FIG. 1 is a block diagram showing an embodiment of the phase modulation type position detection device according to this invention, and FIG.
FIG. 3 is a block diagram showing an example of the detection circuit and oscillation circuit in FIG. 1, and FIG. 3 is a timing chart showing the operation in the oscillation circuit shown in FIG. 3; FIG. 5 is a timing chart showing the operation in the detection circuit shown in FIG. 3;
6 is a circuit diagram showing an example of the phase shift circuit in FIG. 1, FIG. 7 is a block diagram showing another example of the detection circuit in FIG. 1, and FIG. 8 is a circuit diagram showing the operation of the detection circuit in FIG. 7. This is a timing chart. 1... Stator, 2A to 2D... Primary winding, 3
...Rotor, 4...Rotating shaft, A, B, C, D...
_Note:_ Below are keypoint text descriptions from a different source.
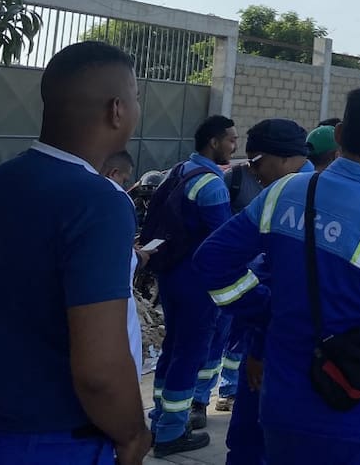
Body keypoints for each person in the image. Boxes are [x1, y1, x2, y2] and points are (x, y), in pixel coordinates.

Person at [194, 85, 360, 464]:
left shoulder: (284, 192)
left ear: (339, 134)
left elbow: (210, 261)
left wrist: (264, 310)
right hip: (355, 417)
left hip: (280, 409)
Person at [0, 41, 150, 465]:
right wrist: (133, 435)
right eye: (136, 96)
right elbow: (99, 370)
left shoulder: (1, 180)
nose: (137, 107)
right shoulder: (99, 202)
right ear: (117, 109)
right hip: (54, 441)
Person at [218, 120, 313, 465]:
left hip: (276, 351)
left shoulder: (285, 196)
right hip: (322, 363)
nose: (253, 171)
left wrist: (258, 316)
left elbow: (213, 260)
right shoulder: (330, 194)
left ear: (287, 158)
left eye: (257, 160)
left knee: (251, 443)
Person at [146, 115, 237, 456]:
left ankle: (159, 419)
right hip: (197, 281)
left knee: (174, 346)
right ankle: (171, 431)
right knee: (191, 352)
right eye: (230, 139)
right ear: (214, 142)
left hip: (170, 274)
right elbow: (222, 240)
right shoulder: (212, 185)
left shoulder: (179, 171)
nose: (234, 145)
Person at [99, 151, 145, 379]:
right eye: (125, 179)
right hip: (115, 298)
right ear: (114, 172)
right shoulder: (115, 197)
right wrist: (139, 257)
Excitation pole, 5, 6... Oscillator, 7, 7A to 7D...
Secondary winding, 13...Phase modulation type position detector, 14
... Phase shift circuit, 16 ... Detection circuit, 18 ... Oscillation circuit.

Claims (1)

[Claims for Utility Model Registration] A phase modulation type position detector that generates an output obtained by phase modulating a reference AC signal according to the position of an object to be detected, and a phase between the output signal of this detector and the reference AC signal. A detection circuit that detects a shift; and a variable phase shift circuit that shifts the output signal of the detector by a desired amount are provided between the detector and the detection circuit, and the amount of phase shift in the phase shift circuit is adjusted. 1. A phase modulation type position detection device comprising: an origin adjustment device that electrically adjusts an origin between a detection target and a detector.